C’est le paradoxe du système électoral américain. Si la tendance se confirme dans les chiffres définitifs, Donald Trump aura été élu président des Etats Unis en ayant récolté moins de votes qu’Hillary Clinton.
Mercredi soir, avant l’arrivée des derniers résultats du Michigan et du New Hampshire, la candidate démocrate avait récolté 206 590 suffrages de plus que son rival républicain. Une goutte d’eau à l’échelle des quelque 120 millions de bulletins glissés dans les urnes pour la présidentielle, mais qui lui permettait toutefois de s’enorgueillir d’avoir obtenu davantage de suffrages que son adversaire républicain.
Au suffrage direct, l’ancienne Première dame aurait donc été élue à la Maison Blanche (47,7% contre 47,5%). Mais aux Etats-Unis, ce sont les grands électeurs glanés Etat par Etat qui fournissent la victoire finale et à ce compte là, Donald Trump a écrasé la course : 290 contre 228 (à 1 heure du matin heure de Paris), alors que les résultats étaient attendus dans deux Etats. Pour accéder au Bureau ovale, il en fallait 270, soit la majorité des 538 en jeu.
Pour Robert Schapiro, professeur de sciences politiques à l’université Columbia de New York, de nombreuses voix devraient s’élever pour demander une réforme de ce système électoral abscons. «Il pourrait y avoir des revendications, mais elles vont finir par disparaître», prédit-il, soulignant qu’une refonte du collège électoral demanderait de modifier la sacro-sainte Constitution américaine, une tâche délicate.
«Cela questionne à quel point notre système est démocratique», reconnaît-il toutefois. Car avant cette victoire de Donald Trump, un autre républicain, George W. Bush, s’était imposé en 2000 face à Al Gore tout en échouant à remporter une majorité de votes: 48,4% pour le démocrate, 47,9% pour l’ex-président américain. Ce scénario pourrait même devenir la norme, estime Robert Schapiro.
Une réforme de la Constitution très improbable
Si la règle du «une personne=une voix» est un pilier de la démocratie, poursuit-il, le suffrage indirect modifie la donne. Dans chacun des 50 Etats ainsi que dans la capitale Washington, les votes se traduisent en grands électeurs, dont le nombre varie en fonction de la population. Emporter par exemple la Californie, Etat le plus peuplé, assure 55 grands électeurs au vainqueur, quand bien même la victoire se serait jouée dans un mouchoir de poche, selon la règle du «winner takes all» (littéralement, le vainqueur prend tout).

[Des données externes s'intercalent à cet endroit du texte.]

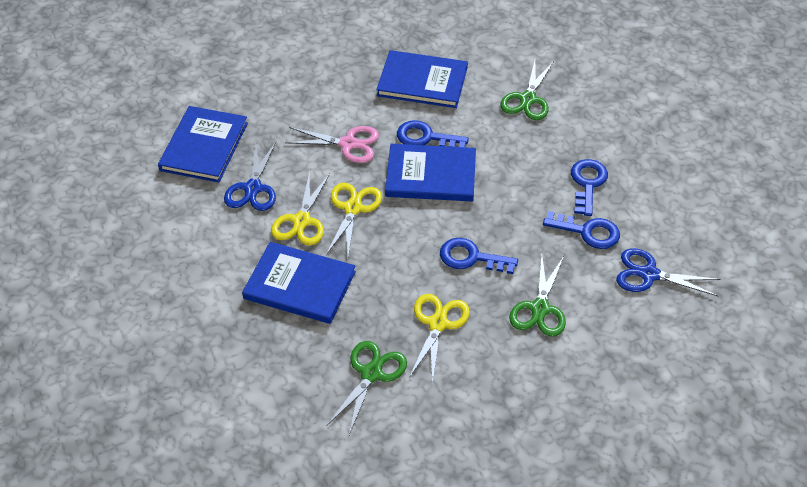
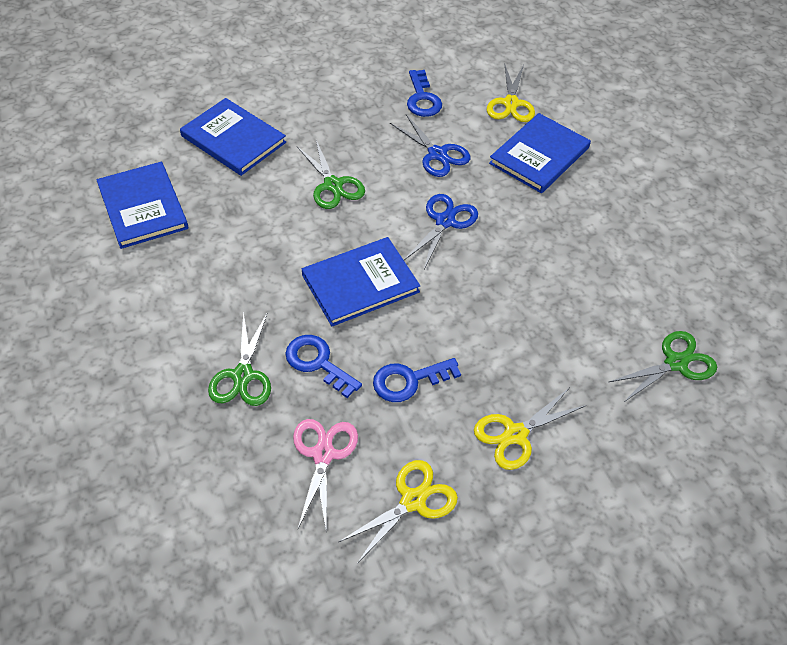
blue key: [397,120,469,147] [440,238,518,274] [543,211,620,249] [571,159,608,216] = 4 -> [285,335,362,398] [373,358,461,402] [407,70,442,117] = 3

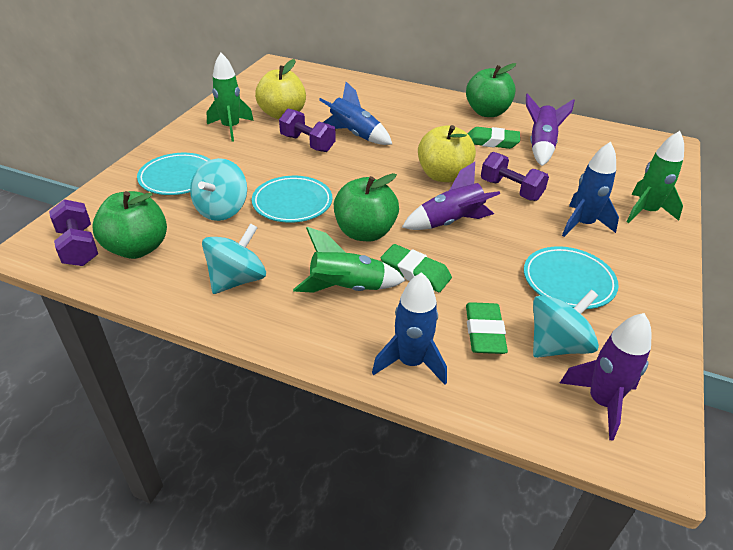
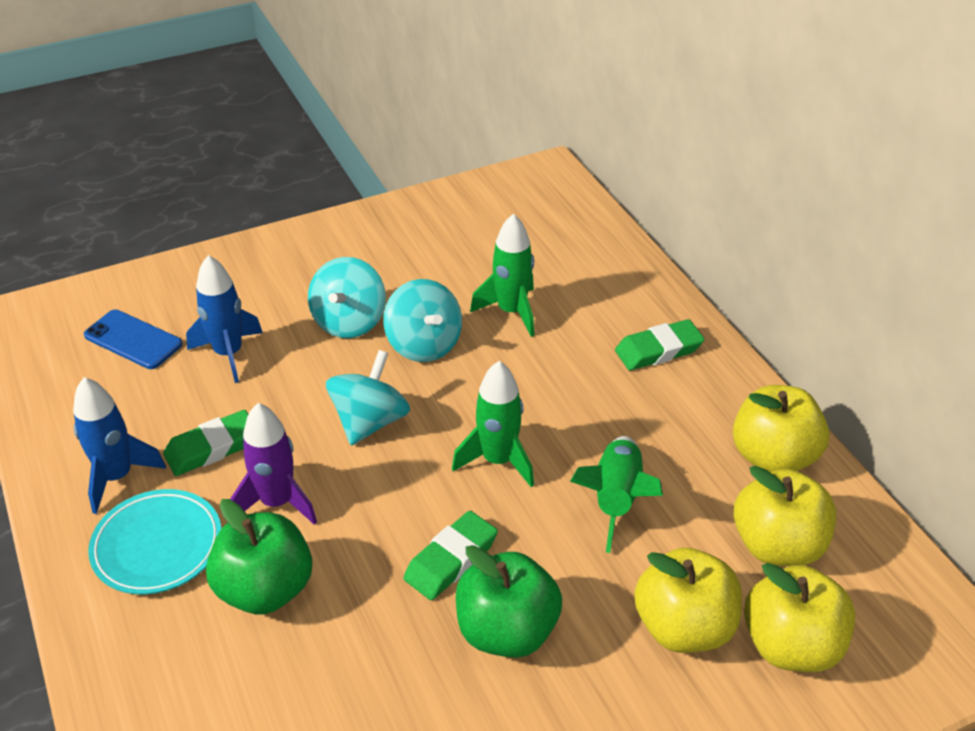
blue phone: none = 0 -> [84,310,182,369] = 1
blue rocket: [319,82,392,145] [372,272,447,385] [562,142,619,237] = 3 -> [73,377,166,514] [186,255,263,383] = 2
green apple: [93,191,167,259] [334,173,399,241] [466,63,516,117] = 3 -> [206,499,312,614] [456,545,562,658] = 2
purple dumbbell: [49,199,98,266] [279,108,336,152] [481,152,549,201] = 3 -> none = 0
purple rocket: [402,162,500,230] [526,94,575,166] [560,313,651,441] = 3 -> [230,403,317,525] = 1
turquoise plate: [137,153,210,195] [252,176,332,223] [524,246,619,309] = 3 -> [88,489,222,594] = 1
yellow apple: [255,59,306,119] [418,125,476,182] = 2 -> [634,548,742,653] [733,385,829,472] [734,466,836,566] [744,563,856,672] = 4

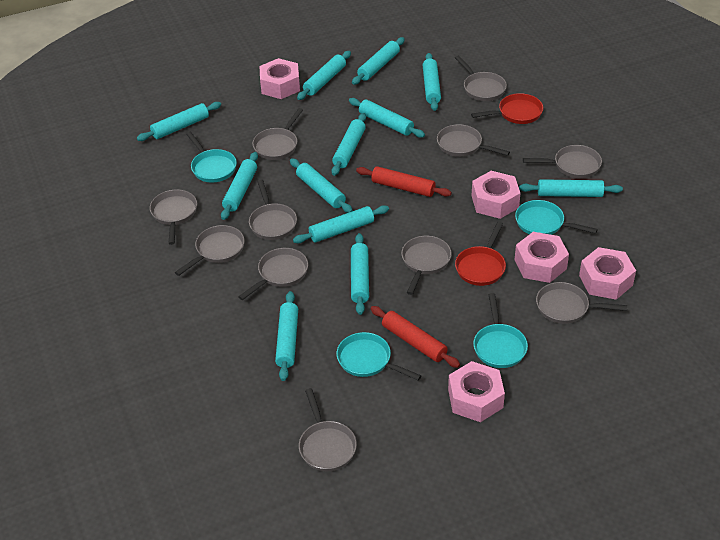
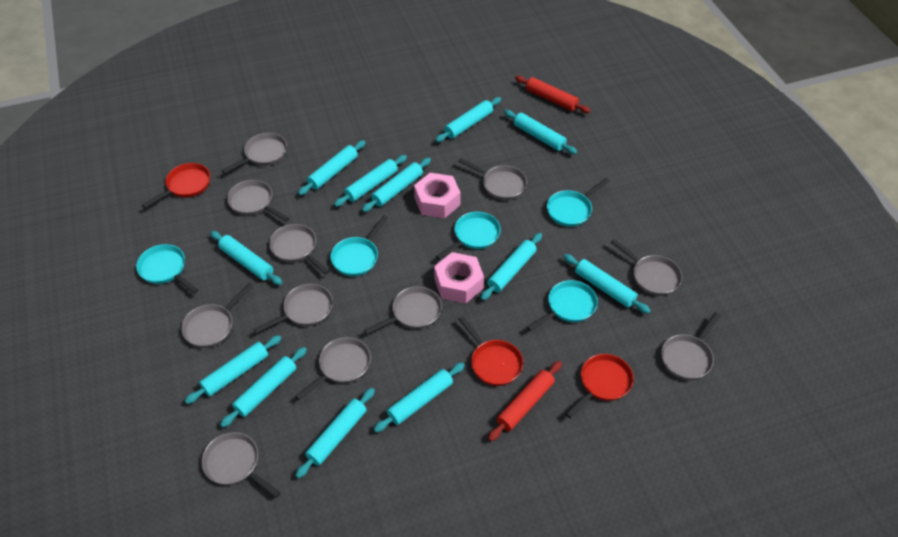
pink nut: [260,58,300,99] [448,361,505,422] [471,171,520,219] [514,232,569,283] [579,247,636,300] = 5 -> [414,173,461,218] [434,252,484,303] = 2
red pan: [455,222,506,286] [471,93,543,124] = 2 -> [142,163,210,208] [458,316,523,386] [566,354,634,418] = 3
turquoise pan: [186,131,237,183] [337,332,421,381] [473,293,528,368] [515,200,598,235] = 4 -> [136,244,198,294] [331,215,388,276] [436,212,501,260] [527,280,598,331] [547,178,610,227] = 5

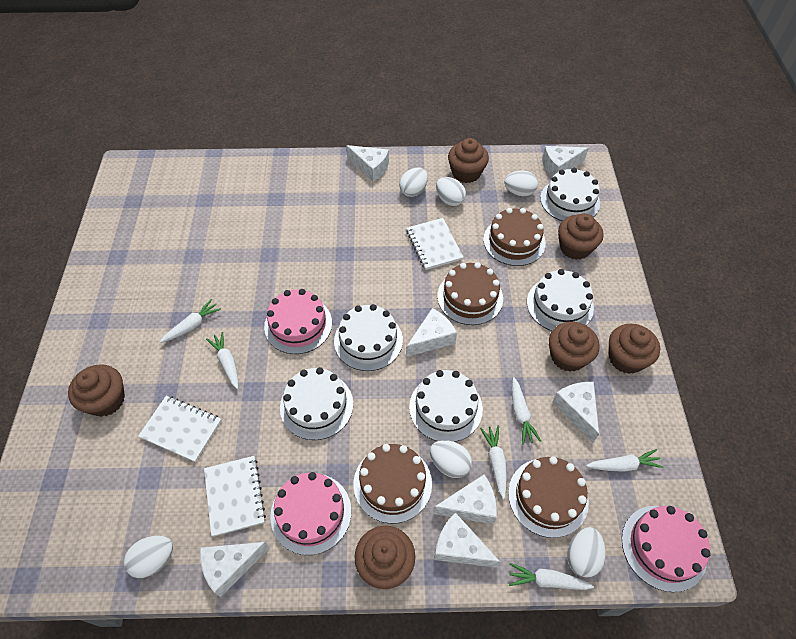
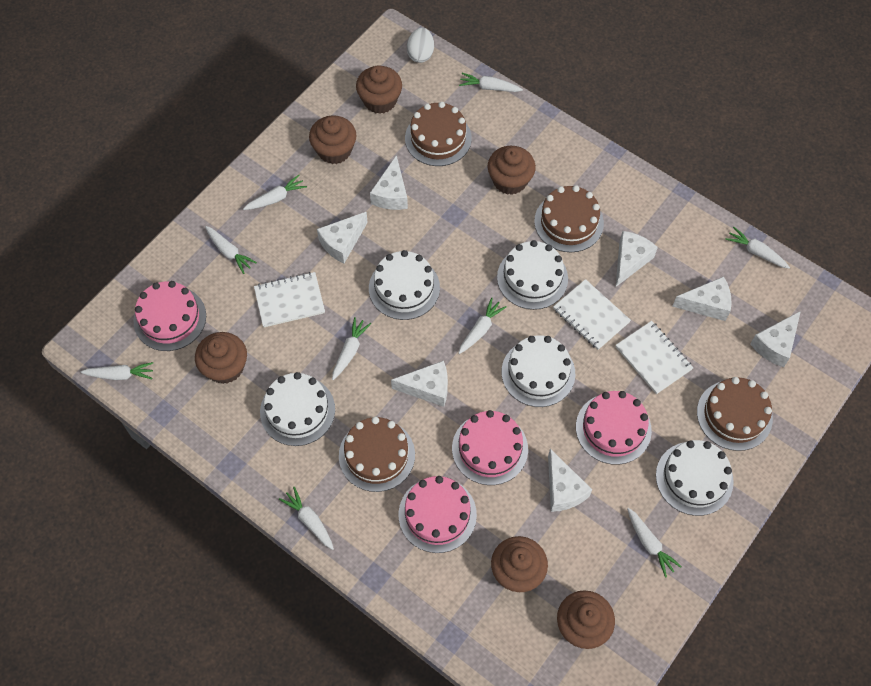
pink cake: [264,289,332,354] [270,472,351,555] [622,506,711,592] = 3 -> [133,281,206,351] [399,476,477,553] [452,410,528,485] [576,391,652,465] = 4
white carrot: [160,299,221,343] [206,332,238,389] [480,425,507,500] [509,563,594,590] [512,377,541,445] [586,449,663,472] = 6 -> [81,362,153,380] [205,226,257,274] [243,175,307,210] [279,487,334,550] [332,317,371,380] [458,297,507,354] [459,73,523,92] [627,508,682,578] [725,227,790,269] = 9
white egg: [124,535,173,578] [399,167,428,197] [430,440,472,478] [436,177,466,206] [504,171,538,196] [567,527,606,577] = 6 -> [407,28,434,63] = 1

En l’état actuel des choses et sans passer par un changement de la Constitution, les Etats pourraient adopter à leur niveau des lois pour attribuer leurs grands électeurs au candidat ayant obtenu le plus de suffrages au niveau national, ou établir un système de répartition à la proportionnelle des résultats locaux. Mais ce genre d’initiative n’a pour l’instant pas donné de résultats probants.
Deux Etats appliquent déjà une forme de proportionnelle
Si quarante-huit Etats sur cinquante appliquent la règle du «winner takes all», deux ont opté pour un système introduisant une part de proportionnelle. Dans le Nebraska et dans le Maine, un grand électeur est attribué dans chaque district en fonction du vote populaire et deux autres reviennent au vainqueur sur l’ensemble de l’Etat.
Pour l’élection de mardi, le Nebraska a voté massivement pour Trump, qui y a récolté tous les grands électeurs. Mais le Maine, qui attribue quatre grands électeurs, en a donné trois à Hillary Clinton et un autre au candidat républicain. Il s’agit donc de la seule exception du scrutin 2016.